Poor little Ludovic (Georges Du Fresne). From very early on in life, he senses that, inside, he is really a girl. And he wants to dress and behave accordingly. That is already distressing enough for his parents, Hanna (Michèle Laroque) and Pierre (Jean-Philippe Écoffey). But the real freak-out occurs when Ludovic starts to express his innocent, tender, romantic longings for the boy he dreams of one day marrying.

We see very few Belgian films in Australian cinemas these days. Ma vie en rose will not exactly open the import floodgates. Director and co-writer Alain Berliner offers a sweet, well-intentioned piece of whimsy full of super-saturated, sickly pastel colours and obvious, sometimes clumsy humour.

The film's heart is certainly in the right place. Berliner's evident compassion for Ludovic's plight finds perfect expression in the marvellous performance by Du Fresne. The oldies – divided into a mass suburbanites who repressively disapprove of the boy and a lone, life-affirming grandmother (Hélène Vincent) who encourages him – do less well.

Ma vie en rose is the softest, least threatening film about gender politics imaginable.

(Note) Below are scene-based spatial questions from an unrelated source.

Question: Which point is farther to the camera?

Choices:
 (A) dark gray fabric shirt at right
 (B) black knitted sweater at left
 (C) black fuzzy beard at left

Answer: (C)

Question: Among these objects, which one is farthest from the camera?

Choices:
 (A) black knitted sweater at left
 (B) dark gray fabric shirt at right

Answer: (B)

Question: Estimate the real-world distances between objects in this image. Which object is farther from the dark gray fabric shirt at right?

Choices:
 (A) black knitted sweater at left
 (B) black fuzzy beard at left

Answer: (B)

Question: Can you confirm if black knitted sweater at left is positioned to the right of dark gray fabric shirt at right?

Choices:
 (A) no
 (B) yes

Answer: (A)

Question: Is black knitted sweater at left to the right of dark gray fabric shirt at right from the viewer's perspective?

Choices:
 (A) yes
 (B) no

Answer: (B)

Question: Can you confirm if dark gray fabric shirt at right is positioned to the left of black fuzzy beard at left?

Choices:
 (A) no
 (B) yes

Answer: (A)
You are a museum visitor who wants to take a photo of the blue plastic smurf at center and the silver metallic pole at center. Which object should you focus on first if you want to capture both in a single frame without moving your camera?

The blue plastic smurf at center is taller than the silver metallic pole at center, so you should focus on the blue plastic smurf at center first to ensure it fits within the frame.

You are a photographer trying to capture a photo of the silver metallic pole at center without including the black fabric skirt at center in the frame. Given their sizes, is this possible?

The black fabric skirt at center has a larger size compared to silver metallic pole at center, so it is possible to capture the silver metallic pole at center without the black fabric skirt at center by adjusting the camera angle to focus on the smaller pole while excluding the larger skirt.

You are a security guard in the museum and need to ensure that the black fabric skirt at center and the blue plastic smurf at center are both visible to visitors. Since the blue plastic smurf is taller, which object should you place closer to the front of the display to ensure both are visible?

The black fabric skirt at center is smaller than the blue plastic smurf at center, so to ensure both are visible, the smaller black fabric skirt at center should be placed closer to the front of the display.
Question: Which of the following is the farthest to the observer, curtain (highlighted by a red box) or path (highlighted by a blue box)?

Even the Hollywood comedy In & Out (1997) has more outrageousness and bite. Common to both films is a '"feel good" narrative device difficult to present well: miraculous moments of reversal in which hitherto conservative or cowardly characters begin "acting up" in a courageous or progressive manner.

To be fair, the movie's tone is not unconditionally sunny. Indeed, as in Totò the Hero (1991) or Léolo (1992), much depends on the young hero's absorption in a fantasy world – in this case, a dream constructed around "Pam", a surreal children's television hostess. Ludovic's attachment to this fantasy is inherently ambiguous: it gives his life hope and a utopian dimension, but it also suggests an unhealthy withdrawal from a difficult reality.

A better film would have extracted tension and wonder from this ambiguity. In Ma vie en rose, however, such an intriguing possibility quickly dissipates – just like its good-natured wit and its impeccably worthy political agenda.